Mit ihrer Branchenkritik wendet sich Nicole Heesters jedoch weniger an die Nachwuchs-Talente selbst: "Die jungen Leute haben das Recht, sich zu irren. Daraus lernt man." Aber: "Diejenigen, die auswählen und Urteile sprechen, müssten sorgfältiger, liebevoller und verantwortungsvoller herangehen." Bei ihren eigenen Entscheidungen bewies die Frau mit der markanten dunklen Strähne im silbergrauen Haar Zielstrebigkeit und Selbstbewusstsein. Die Rolle der ersten "Tatort"-Kommissarin, die sie 1978 übernahm, legte sie nach drei Ausgaben wieder ab. "Weil immer wieder neue Regisseure an der Figur herumbastelten. So gelangten wir nicht zu einer selbstständigen Figur der Marianne Buchmüller." Sie hatte zwar offensichtlich schnell einen gewissen Wiedererkennungswert, doch dessen Ausmaße gefielen der Schauspielerin nicht: "Beim Bäcker wurde ich plötzlich als 'Frau Buchmüller' angesprochen. So eine Rolle hat eine solche Breitenwirkung, dass man aufhört, glaubhaft zu werden, wenn man auf der Bühne steht. Ich wollte aber weiter verschiedene Rollen spielen."
Ein Lächeln mischt sich hörbar in die raue Stimme, wenn es um eine der Lieblingsbeschäftigungen von Nicole Heesters geht: Lesen. "Ich habe wahnsinnig viele Bücher." Davon nimmt sich der Theaterstar mehrere parallel vor - Romane von Gegenwartsautorinnen wie Siri Hustvedt im Wechsel mit den Versen der "Metamorphosen" von Ovid. "Sonst werde ich nicht fertig.

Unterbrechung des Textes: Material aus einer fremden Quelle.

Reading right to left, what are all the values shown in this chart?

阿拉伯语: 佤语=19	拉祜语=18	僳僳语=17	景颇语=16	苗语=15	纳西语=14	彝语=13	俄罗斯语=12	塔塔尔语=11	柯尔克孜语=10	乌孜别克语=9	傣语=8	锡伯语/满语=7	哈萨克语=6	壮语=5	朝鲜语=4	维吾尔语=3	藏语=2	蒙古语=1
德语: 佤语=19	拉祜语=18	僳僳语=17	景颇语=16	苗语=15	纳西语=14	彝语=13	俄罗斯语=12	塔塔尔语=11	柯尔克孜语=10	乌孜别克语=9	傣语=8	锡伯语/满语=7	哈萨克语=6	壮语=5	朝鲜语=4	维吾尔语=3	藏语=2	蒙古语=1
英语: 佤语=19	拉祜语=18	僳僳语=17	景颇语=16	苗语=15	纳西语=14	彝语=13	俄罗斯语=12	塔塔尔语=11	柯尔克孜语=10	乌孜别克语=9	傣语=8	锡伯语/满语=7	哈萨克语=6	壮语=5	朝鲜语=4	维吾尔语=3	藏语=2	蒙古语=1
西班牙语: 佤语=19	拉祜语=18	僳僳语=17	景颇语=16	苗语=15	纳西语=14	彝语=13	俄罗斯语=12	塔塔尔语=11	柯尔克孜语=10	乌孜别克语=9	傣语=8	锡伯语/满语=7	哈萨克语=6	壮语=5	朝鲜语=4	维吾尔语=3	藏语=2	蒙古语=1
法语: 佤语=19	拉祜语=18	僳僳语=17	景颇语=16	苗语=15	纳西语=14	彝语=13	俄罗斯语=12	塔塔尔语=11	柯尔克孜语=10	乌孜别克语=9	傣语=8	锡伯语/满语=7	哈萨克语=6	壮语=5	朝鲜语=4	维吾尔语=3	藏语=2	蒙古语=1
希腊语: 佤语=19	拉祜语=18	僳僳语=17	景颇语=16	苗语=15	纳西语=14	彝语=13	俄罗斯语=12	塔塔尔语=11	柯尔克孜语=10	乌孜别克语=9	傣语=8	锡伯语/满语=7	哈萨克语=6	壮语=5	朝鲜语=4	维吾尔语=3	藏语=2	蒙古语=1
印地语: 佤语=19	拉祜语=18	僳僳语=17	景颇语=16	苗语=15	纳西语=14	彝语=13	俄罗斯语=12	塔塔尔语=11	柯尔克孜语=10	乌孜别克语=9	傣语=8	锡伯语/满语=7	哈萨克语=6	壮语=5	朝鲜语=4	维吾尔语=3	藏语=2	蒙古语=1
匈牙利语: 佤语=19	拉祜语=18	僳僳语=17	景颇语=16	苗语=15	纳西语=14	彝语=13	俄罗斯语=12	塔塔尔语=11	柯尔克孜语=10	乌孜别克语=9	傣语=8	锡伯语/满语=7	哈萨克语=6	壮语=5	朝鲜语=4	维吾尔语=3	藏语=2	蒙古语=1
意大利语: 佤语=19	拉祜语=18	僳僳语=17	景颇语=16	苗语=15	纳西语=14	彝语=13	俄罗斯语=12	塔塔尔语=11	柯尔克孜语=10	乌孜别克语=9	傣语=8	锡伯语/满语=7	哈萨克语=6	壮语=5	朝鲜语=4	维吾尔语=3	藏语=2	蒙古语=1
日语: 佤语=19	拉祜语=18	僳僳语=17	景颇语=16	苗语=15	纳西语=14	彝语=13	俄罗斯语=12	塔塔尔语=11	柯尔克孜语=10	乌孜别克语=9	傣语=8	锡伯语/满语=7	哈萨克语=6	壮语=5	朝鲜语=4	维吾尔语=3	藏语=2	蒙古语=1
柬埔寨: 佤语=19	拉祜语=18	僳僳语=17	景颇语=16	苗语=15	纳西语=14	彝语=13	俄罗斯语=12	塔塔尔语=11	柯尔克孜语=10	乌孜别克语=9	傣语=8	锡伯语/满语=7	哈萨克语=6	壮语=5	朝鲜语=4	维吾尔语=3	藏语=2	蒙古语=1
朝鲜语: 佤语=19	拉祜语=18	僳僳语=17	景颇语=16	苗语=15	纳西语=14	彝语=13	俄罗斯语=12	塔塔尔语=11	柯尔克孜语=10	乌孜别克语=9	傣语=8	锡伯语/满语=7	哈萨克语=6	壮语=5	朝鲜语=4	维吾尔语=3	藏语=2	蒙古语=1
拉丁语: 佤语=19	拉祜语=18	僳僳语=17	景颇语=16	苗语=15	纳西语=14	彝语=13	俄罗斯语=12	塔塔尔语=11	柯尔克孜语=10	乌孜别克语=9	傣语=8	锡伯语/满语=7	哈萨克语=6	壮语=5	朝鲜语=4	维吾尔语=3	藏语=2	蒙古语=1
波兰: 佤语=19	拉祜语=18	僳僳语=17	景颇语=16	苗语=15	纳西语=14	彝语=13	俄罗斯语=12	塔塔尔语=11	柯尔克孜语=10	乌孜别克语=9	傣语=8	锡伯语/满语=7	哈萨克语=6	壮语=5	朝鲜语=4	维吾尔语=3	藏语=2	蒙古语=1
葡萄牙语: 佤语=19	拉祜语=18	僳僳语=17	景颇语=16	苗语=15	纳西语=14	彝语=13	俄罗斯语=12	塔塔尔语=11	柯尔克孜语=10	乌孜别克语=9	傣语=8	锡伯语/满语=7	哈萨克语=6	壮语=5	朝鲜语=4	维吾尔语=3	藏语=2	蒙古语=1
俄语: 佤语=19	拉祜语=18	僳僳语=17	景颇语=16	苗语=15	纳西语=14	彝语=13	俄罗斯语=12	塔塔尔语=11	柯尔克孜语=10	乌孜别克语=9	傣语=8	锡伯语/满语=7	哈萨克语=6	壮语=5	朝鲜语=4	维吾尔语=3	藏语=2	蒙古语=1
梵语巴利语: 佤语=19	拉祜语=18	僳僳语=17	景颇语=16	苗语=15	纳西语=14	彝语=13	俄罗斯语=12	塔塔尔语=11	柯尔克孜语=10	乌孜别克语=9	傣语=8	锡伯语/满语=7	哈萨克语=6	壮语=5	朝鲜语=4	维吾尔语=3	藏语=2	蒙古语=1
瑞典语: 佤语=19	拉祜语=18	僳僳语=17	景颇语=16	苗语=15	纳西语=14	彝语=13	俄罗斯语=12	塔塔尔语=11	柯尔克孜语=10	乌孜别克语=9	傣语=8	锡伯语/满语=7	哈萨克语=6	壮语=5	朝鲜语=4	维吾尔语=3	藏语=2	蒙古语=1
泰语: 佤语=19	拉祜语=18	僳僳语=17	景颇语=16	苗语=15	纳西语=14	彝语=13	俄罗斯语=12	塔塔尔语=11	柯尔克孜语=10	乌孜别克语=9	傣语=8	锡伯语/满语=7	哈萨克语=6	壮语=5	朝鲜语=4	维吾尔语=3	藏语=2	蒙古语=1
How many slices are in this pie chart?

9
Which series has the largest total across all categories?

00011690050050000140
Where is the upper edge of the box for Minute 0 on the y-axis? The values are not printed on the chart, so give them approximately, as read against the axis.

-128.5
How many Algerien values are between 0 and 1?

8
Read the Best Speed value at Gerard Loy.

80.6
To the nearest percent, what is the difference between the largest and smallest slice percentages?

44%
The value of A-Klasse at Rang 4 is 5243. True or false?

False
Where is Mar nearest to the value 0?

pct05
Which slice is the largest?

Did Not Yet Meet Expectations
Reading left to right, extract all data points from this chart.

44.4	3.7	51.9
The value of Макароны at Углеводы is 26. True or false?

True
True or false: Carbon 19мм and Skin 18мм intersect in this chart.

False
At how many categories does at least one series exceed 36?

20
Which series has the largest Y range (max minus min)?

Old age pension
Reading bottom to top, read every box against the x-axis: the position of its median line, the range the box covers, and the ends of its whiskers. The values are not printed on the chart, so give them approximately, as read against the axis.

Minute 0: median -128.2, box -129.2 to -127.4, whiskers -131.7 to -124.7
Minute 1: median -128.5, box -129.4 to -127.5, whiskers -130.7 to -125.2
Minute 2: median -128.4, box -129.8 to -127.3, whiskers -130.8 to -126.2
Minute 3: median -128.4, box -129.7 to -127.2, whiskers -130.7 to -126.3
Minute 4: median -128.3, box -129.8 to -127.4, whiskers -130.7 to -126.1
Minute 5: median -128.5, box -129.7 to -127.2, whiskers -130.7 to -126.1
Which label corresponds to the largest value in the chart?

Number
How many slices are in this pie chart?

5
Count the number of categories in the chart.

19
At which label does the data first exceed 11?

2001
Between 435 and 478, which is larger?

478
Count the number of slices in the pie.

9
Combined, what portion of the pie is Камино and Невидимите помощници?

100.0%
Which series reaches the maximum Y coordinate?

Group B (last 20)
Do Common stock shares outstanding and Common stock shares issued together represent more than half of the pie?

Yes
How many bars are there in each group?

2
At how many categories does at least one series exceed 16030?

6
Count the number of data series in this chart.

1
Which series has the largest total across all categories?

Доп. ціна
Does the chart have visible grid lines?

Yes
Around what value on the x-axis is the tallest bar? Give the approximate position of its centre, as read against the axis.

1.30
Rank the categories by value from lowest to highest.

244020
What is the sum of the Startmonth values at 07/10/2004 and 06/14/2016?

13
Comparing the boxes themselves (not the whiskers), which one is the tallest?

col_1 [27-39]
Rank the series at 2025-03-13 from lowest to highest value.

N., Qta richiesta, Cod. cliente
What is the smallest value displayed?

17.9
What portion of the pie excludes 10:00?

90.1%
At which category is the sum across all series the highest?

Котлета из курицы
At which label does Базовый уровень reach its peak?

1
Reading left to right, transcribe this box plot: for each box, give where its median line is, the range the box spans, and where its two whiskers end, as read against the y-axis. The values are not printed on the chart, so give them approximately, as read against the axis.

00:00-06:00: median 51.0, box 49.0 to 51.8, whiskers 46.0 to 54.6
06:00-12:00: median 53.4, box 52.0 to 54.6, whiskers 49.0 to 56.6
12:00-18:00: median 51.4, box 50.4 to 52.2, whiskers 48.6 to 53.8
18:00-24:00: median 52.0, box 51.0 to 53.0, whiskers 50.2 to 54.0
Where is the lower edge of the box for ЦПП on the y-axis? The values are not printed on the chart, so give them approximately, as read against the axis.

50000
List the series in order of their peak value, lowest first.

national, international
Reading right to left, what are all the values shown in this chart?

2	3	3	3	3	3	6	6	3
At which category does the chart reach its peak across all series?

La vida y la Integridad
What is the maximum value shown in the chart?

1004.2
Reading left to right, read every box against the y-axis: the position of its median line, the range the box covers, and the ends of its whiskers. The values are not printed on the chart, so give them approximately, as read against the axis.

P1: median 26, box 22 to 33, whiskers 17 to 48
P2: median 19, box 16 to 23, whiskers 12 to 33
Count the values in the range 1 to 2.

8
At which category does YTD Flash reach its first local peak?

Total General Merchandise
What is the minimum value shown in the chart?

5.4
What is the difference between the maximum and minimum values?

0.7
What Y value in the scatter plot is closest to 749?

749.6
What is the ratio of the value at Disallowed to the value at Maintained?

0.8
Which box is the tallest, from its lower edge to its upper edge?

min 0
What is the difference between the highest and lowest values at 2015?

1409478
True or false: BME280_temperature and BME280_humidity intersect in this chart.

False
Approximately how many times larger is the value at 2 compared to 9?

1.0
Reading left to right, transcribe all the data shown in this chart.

Ich habe nicht mehr so viel Zeit", lacht sie.
Manchmal verbindet Nicole Heesters auch Familie und Arbeit, hält zum Beispiel eine gemeinsame Lesung mit Tochter Saskia Fischer - ebenfalls eine Schauspielerin mit markanter Stimme. Klar, wo das Talent der Familie herkommt: von Nicoles Mutter, der belgischen Schauspielerin und Operettensängerin Louise H. Ghijs, und Vater Jopie Heesters, der im Alter von 104 Jahren noch immer gelegentlich auftritt. "Diese Freude am Leben, diese Sehnsucht nach dem Leben - er zeigt mir, dass das tatsächlich Kraft gibt." Das könne Tochter Nicole immer noch von ihm lernen. "Und welch ein Motor die Neugierde ist. Diese naive Freude über jeden Tag, den man erlebt - diese Dankbarkeit. Nur weil man noch jünger ist und glaubt, vieles vor sich zu haben, vergisst man das leicht."